- Born: 1965
- Education: Northwestern University
- Known for: Stochastic and Nonlinear Dynamics
- Scientific career
- Fields: Mathematics
- Workplaces: Georgia Institute of Technology
- Doctoral advisor: Bernard J. Matkowsky

= Rachel Kuske =

American mathematician

Rachel Ann Kuske (born 1965) is an American-Canadian applied mathematician and Professor and Chair of Mathematics at the Georgia Institute of Technology.

==Professional career==
Kuske received her PhD in Applied Mathematics from Northwestern University in 1992. Her dissertation, Asymptotic Analysis of Random Wave Equations, was supervised by Bernard J. Matkowsky. From 1997 to 2002, she was Assistant Professor and then associate professor at the University of Minnesota. She is an expert on stochastic and nonlinear dynamics, mathematical modeling, asymptotic methods, and industrial mathematics. She served on the Scientific Advisory Board for the Institute for Computational and Experimental Research in Mathematics (ICERM), and as of 2021 she serves on ICERM's board of trustees.

==Awards and honours==
Kuske was awarded a Sloan Fellowship in 1992 and was made a Canada Research Chair in 2002.
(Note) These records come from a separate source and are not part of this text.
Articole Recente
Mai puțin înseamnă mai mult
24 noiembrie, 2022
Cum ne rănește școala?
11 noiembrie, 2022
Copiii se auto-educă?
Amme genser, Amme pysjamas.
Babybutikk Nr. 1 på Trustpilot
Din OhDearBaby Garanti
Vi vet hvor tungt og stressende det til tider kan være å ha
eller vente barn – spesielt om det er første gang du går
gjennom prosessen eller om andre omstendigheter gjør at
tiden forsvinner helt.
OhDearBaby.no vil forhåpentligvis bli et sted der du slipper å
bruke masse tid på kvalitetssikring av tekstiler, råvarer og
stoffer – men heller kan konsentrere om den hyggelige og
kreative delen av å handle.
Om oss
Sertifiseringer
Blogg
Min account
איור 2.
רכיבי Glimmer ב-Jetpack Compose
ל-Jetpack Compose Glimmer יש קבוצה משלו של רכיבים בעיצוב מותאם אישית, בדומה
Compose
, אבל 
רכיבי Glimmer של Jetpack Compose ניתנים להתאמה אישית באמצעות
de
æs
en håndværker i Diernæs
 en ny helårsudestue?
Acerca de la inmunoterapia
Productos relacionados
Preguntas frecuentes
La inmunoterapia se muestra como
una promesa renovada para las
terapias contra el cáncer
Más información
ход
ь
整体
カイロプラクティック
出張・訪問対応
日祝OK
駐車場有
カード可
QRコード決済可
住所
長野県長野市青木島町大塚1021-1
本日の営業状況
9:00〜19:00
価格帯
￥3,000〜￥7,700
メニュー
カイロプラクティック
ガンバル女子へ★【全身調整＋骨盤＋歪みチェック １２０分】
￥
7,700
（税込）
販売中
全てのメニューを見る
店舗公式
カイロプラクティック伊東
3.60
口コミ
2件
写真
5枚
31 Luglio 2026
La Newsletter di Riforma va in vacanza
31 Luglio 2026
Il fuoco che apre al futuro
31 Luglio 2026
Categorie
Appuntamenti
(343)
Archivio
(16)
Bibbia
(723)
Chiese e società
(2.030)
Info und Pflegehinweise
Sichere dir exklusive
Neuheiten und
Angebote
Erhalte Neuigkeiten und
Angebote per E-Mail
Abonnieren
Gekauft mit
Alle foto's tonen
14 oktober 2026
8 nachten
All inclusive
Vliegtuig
In 2011 Kuske was a recipient of the Canadian Mathematical Society Krieger–Nelson Prize, given to outstanding woman in mathematics in Canada.

In 2015 she became a fellow of the Society for Industrial and Applied Mathematics "for contributions to the theory of stochastic and nonlinear dynamics and its application, and for promoting equity and diversity in mathematics."